Juri Opitz

Hi there! I’m a researcher interested in machine learning, statistics, NLP (Natural Language Processing), and computational linguistics.

My Ph.D. was obtained from Heidelberg University, where I was advised by Anette Frank. I am now based in Switzerland, working at the University of Zurich’s CL department.

Overview of some work and interests 🔍

Meaning representations, Explainability, and Decomposability 🧐

I like to study representations and their ability to meaningfully capture data (e.g., text, images, etc.), find ways to improve their representation power, efficiency, and interlinks.

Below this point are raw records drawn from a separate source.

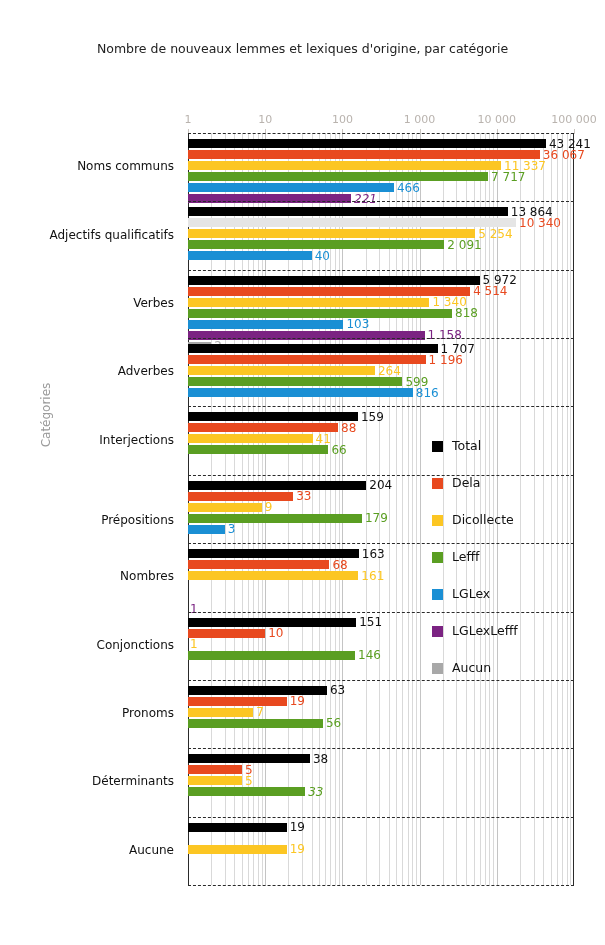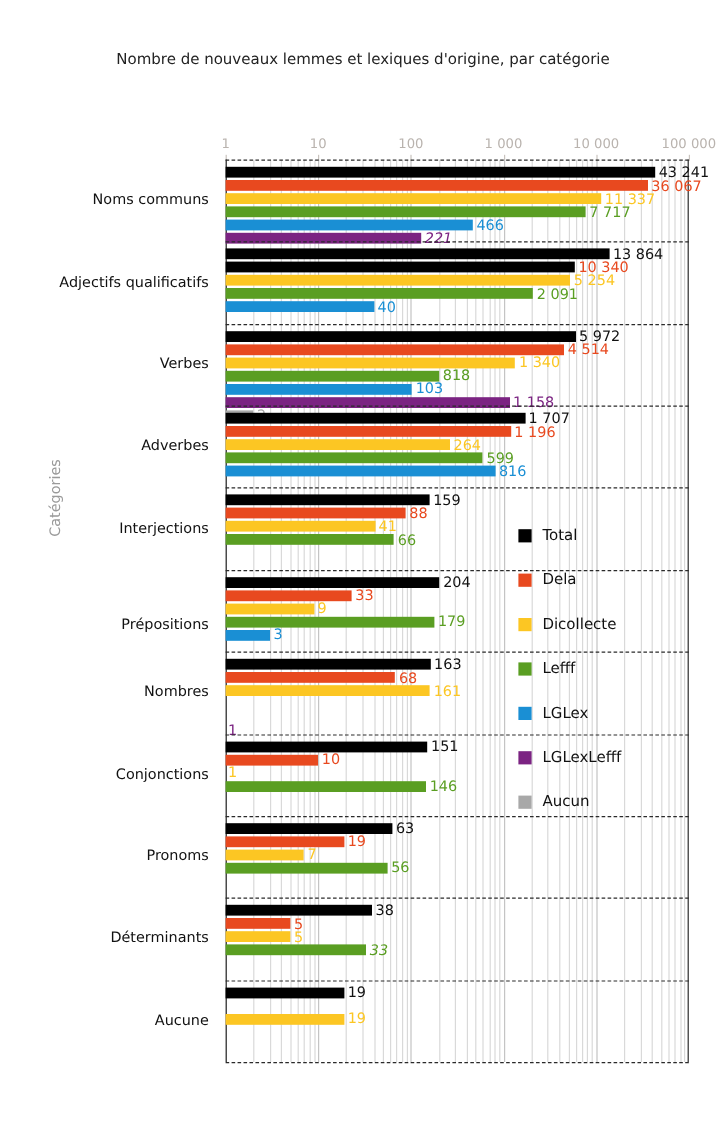--- a/index.html
+++ b/index.html
@@ -190,7 +190,7 @@
         <div class="bar" style="top: 74.3636px; width: 319.754px; background: rgb(0, 0, 0);">
           <span class="val" style="color: rgb(17, 17, 17);">13 864</span>
         </div>
-        <div class="bar" style="top: 85.3636px; width: 291px; background: #000000;">
+        <div class="bar" style="top: 85.3636px; width: 328px; background: #e5e5e5;">
           <span class="val" style="color: rgb(232, 73, 31);">10 340</span>
         </div>
         <div class="bar" style="top: 96.3636px; width: 287.222px; background: rgb(252, 198, 35);">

Example: Who does what to whom? A meaning representation (MR) tries to express this in a structured and explicit format, such as a graph. In this paper we refine neural sentence embeddings with MRs to decompose them into different interpretable aspects. It keeps the efficiency and power of the neural sentence embeddings while adding some valuable explainability! Check out this repository for the code.

System evaluation 😵‍💫

Even one of the simplest of all evaluation tasks (classification evaluation) is far from trivial. For an intuitive analytical overview and comparison of classification metrics such as Macro F1, Weighted F1, Kappa, Matthews Correlation Coefficient (MCC), check out this paper at MIT press or arxiv. Then evaluation issues typically get compounded when looking at tasks where we don’t generate class labels, but generate artificial text, or other structured predictions, such as semantic graphs. Here’s some work on generation evaluation (click) and semantic parsing evaluation, introducing standardized and fine-grained matching.

Other interests ✨:

NLP for history / humanities: Nowadays we got huge digitized historic data sets at our fingertips. How can computers help us make sense of tremendous amounts of such data? In a project, we’ve tried automatically reconstructing coordinates and movement patterns for thousands of medieval entities (🤴👸🧑‍🌾…), starting from the time of the Carolingian dynasty (ca. 750 CE) to Maximilian I. (ca. 1500 CE). Of course, “automatic” also means that there’s much room for reducing the error of the resconstructions – If you’ve got a nice idea for reducing the error in such approximations, here’s has code and data.

Selected works 📜

🍄 A Closer Look at Classification Evaluation Metrics and a Critical Reflection of Common Evaluation Practice. Available at: MIT press, arxiv

🍄 SBERT studies Meaning Representations: Decomposing Sentence Embeddings into Explainable Semantic Features. Available at: ACL anthology, arxiv

🍄 SMATCH++: Standardized and Extended Evaluation of Semantic Graphs. Available at: ACL anthology, arxiv

For other publications, see Google Scholar.

Teaching

At Heidelberg University

Lecture on advanced programming with python
Seminar on self-attention variants in transformer models
Seminar on computational argumentation
Seminar on semantic parsing and generation (two term projects of excellent students resulted in publications: one and two)

At TU Darmstadt

Co-supervised a graduate student project on summary evaluation, resulting in this publication.

Invited talks

Metrics of meaning representations and their interesting applications @DMR workshop at International Conference for Comp. Semantics, 2023, Nancy, France.
NLP for scholars – and the role of linguistics @NLP retreat of Data and Web Science Group, 2024, Annweiler-Trifels, Germany.
NLP and linguistics @Text+ Plenary, 2024, Mannheim, Germany.
NLP and linguistics @NLP seminar series at National Research Council, Canada.